There are three key reasons why developers and engineers do not behave as professionally as other business people.  First, they see the world differently and judge their value from a different frame of reference.  Next, developers embrace sub-cultures that do not respect authority.  An engineer or developer appreciates accomplishment or skill.  Finally, developers being more creative and intelligent, often chafe at rules made by others.  These three ingredients combine into a perfect stew of unprofessional behavior.  I will talk about how to work with these realities in my next blog.

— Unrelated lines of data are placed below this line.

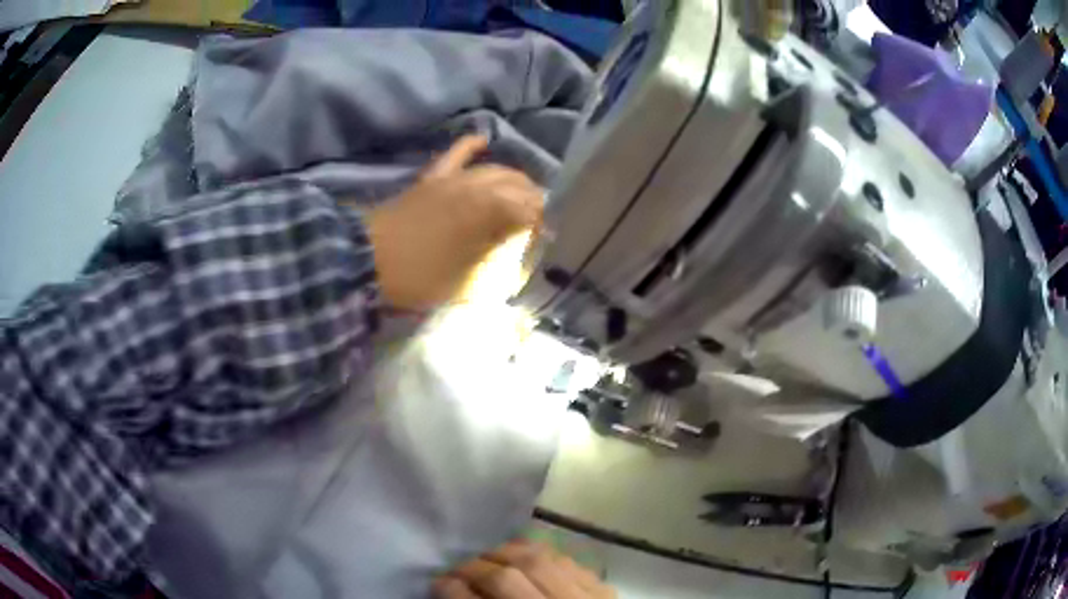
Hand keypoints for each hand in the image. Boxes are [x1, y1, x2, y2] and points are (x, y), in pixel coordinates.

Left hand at [364, 135, 542, 310]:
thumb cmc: (419, 276)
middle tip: (542, 221)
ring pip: (494, 170)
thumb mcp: (465, 283)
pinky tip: (483, 140)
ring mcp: (453, 179)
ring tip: (524, 195)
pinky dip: (470, 147)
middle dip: (535, 201)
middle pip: (518, 186)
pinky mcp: (432, 178)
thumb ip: (495, 267)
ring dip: (514, 180)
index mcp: (490, 212)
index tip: (552, 239)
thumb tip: (515, 259)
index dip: (545, 225)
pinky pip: (455, 155)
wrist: (366, 260)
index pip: (531, 211)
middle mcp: (478, 187)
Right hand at [433, 540, 616, 598]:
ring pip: (539, 560)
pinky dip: (543, 555)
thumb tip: (454, 594)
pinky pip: (569, 562)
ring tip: (488, 558)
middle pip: (507, 579)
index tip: (438, 582)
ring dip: (506, 553)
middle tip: (458, 569)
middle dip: (475, 568)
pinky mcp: (606, 592)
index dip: (451, 590)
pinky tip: (526, 559)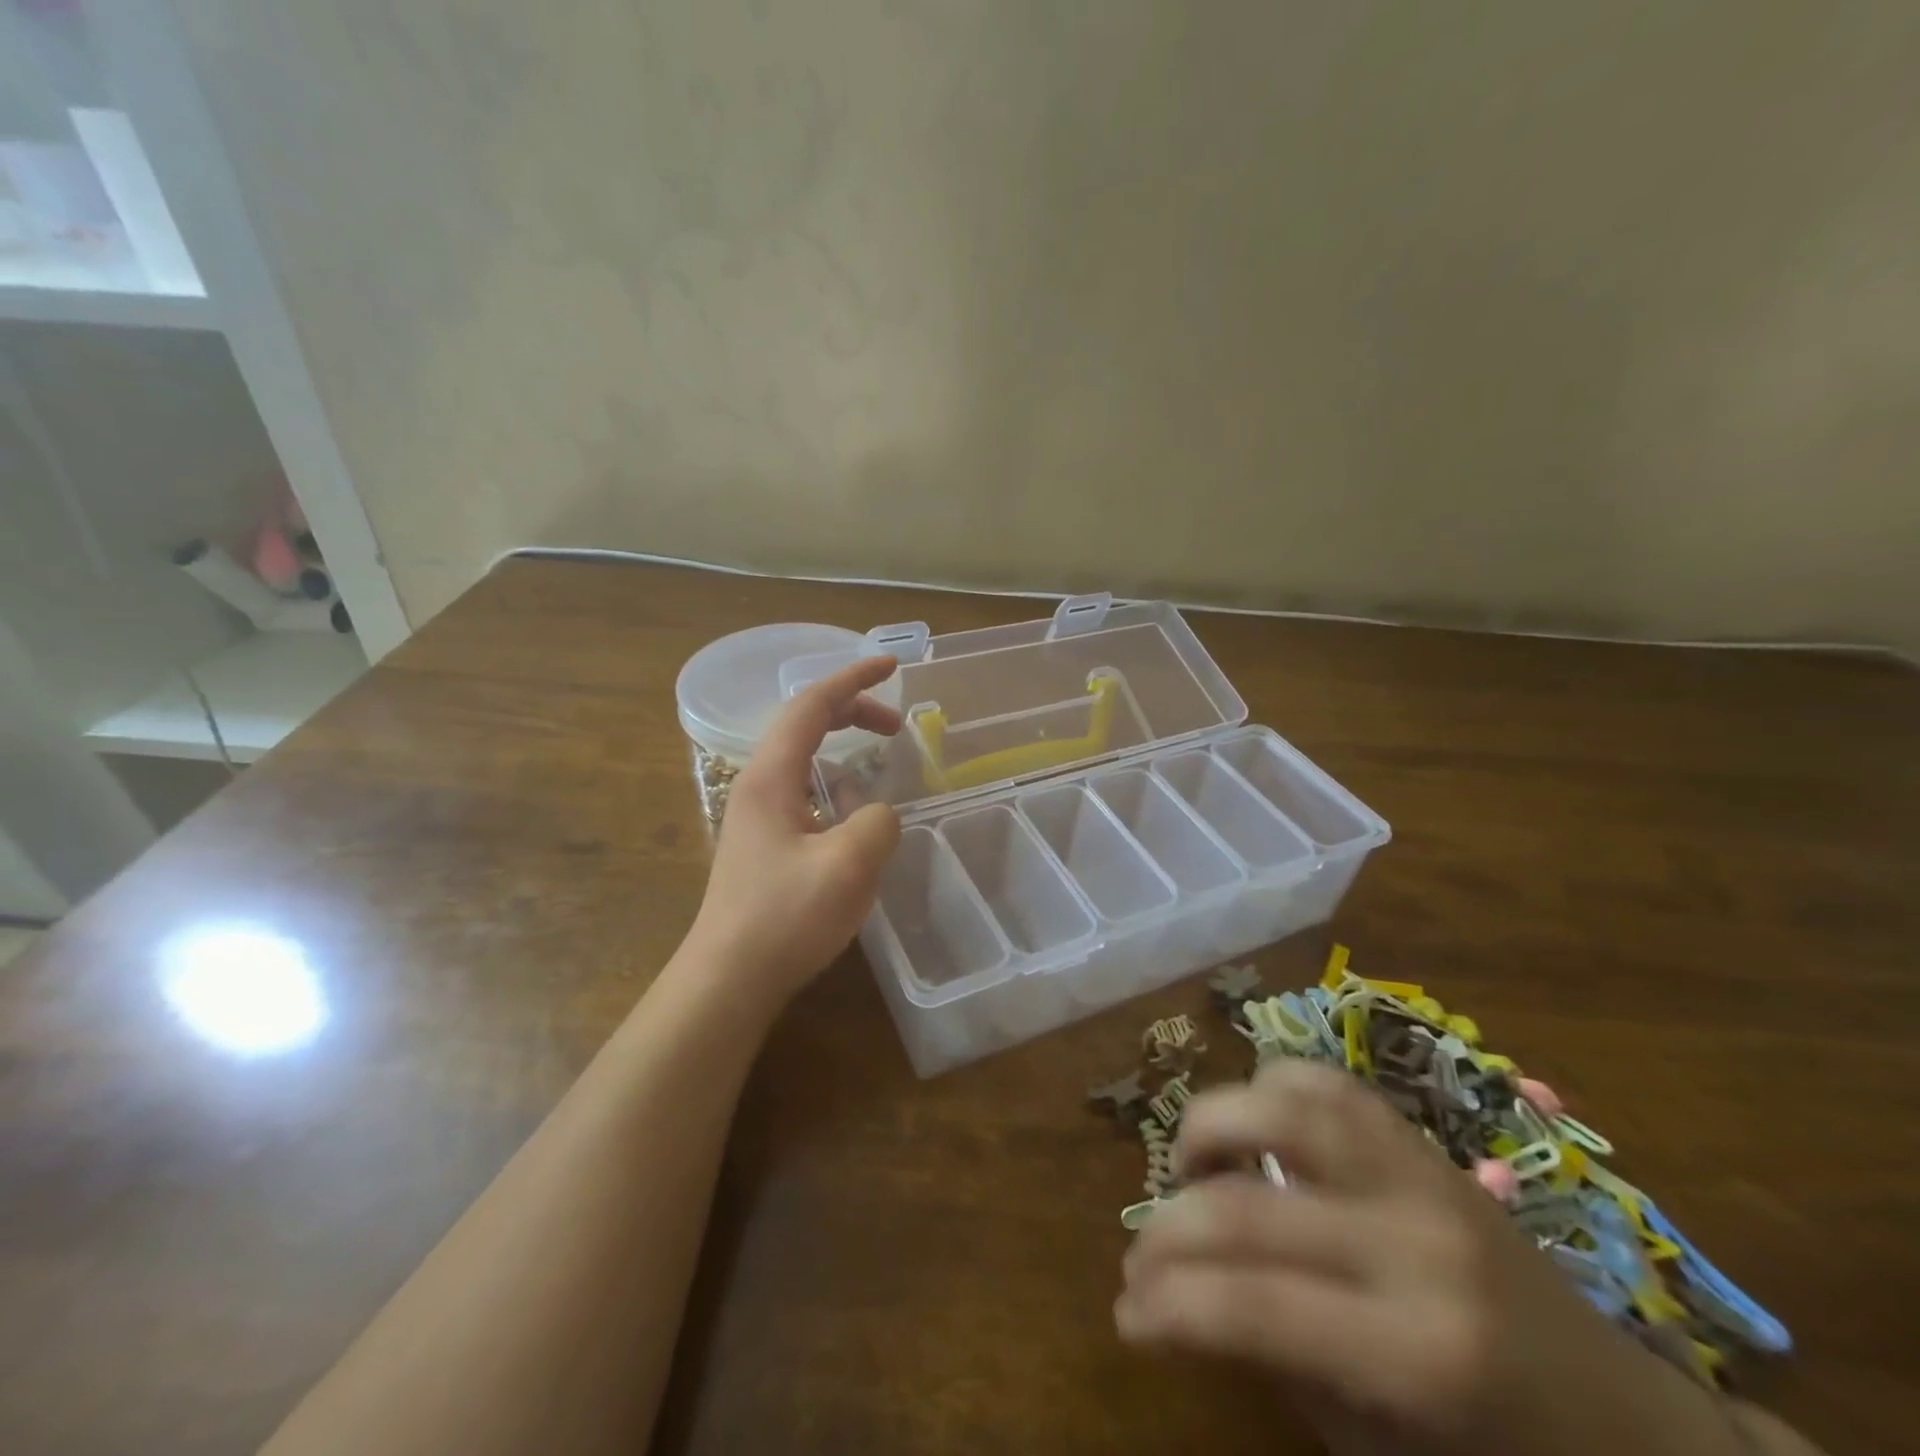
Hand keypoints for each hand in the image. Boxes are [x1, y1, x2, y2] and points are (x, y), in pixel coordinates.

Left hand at [686, 656, 902, 1001]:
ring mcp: (757, 815)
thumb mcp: (849, 865)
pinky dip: (837, 788)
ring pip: (805, 761)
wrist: (729, 979)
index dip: (853, 679)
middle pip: (806, 726)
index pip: (812, 706)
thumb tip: (877, 812)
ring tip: (880, 769)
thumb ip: (878, 821)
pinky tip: (855, 820)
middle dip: (853, 713)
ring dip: (845, 752)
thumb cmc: (785, 918)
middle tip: (897, 725)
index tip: (892, 665)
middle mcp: (758, 785)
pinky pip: (806, 794)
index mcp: (771, 777)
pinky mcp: (764, 843)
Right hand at [1115, 1061, 1685, 1449]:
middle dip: (1168, 1231)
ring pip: (1282, 1106)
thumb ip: (1273, 1361)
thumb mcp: (1379, 1449)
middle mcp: (1414, 1243)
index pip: (1251, 1306)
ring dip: (1210, 1130)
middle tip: (1138, 1261)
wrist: (1634, 1427)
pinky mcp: (1422, 1141)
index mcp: (1419, 1354)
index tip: (1127, 1317)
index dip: (1169, 1305)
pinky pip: (1325, 1083)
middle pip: (1249, 1206)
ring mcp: (1421, 1174)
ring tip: (1191, 1172)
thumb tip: (1173, 1301)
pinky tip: (1255, 1133)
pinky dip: (1268, 1092)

Look forward to seeing you then.

Until next time.


Monday, June 22, 2020

Motivate Others Instead of Bossing Them

Motivation is Powerful

The biggest challenge for a coach or leader is motivating others.  If anyone could do it, the world would be a different place.  Problems like hunger, climate change, and a properly fitting pair of slacks would quickly happen because people would want to address those problems.  In reality, we struggle with these challenges because it is hard to motivate others, and there is an entire group of people who want to discourage people from thinking there are solutions to these issues.  Motivation is getting people to swim against the current of conventional wisdom. 
Motivating others is a full-time job.  It requires the application of soft techniques of persuasion and other times the blunt force of human resources.  People want to feel useful and challenged, but often they settle for security and routine.  A leader needs to work with these messy people and give them a chance to rise to their circumstances.  I struggle with this because I come from a command and control environment.  I would discover later in my career; this approach does not work with technical or creative professionals. 
The global economy has shifted from building things to creating experiences, services, and ideas.  It is a complicated process, and it requires more than following orders.  It requires looking at things from different perspectives.  The creative process requires a sense of craft.  Finally, it demands that people look at problems and question established answers.  People who excel at these skills are rarely the type to follow orders.  

Because we rely on information and creativity more than ever, leaders need to convince people why things need to happen instead of what needs to happen.  Give a problem to a bunch of creative people and tell them why it needs solving; you will be surprised by the effort they will put into solving it.  Telling people why something is essential creates a common cause with the team.  Explaining the urgency and necessity gives importance to work.  People with purpose are better than those with a plan.

So as a leader, you need to show others where you want them to be rather than telling them. Act as an example by listening to others and avoid asking someone to do something you would not do yourself.  Support others as they struggle to come up with solutions and listen to what others have to say.   It is surprising what you will learn.  

I do not have a magic recipe for motivating others.  Each day, I do my best to explain why certain things should happen.  The team should be concerned with how it should happen.  Finally, try to be an example for others to emulate.  Motivating others is not an easy process, but if you can do it right, the results are deeply satisfying.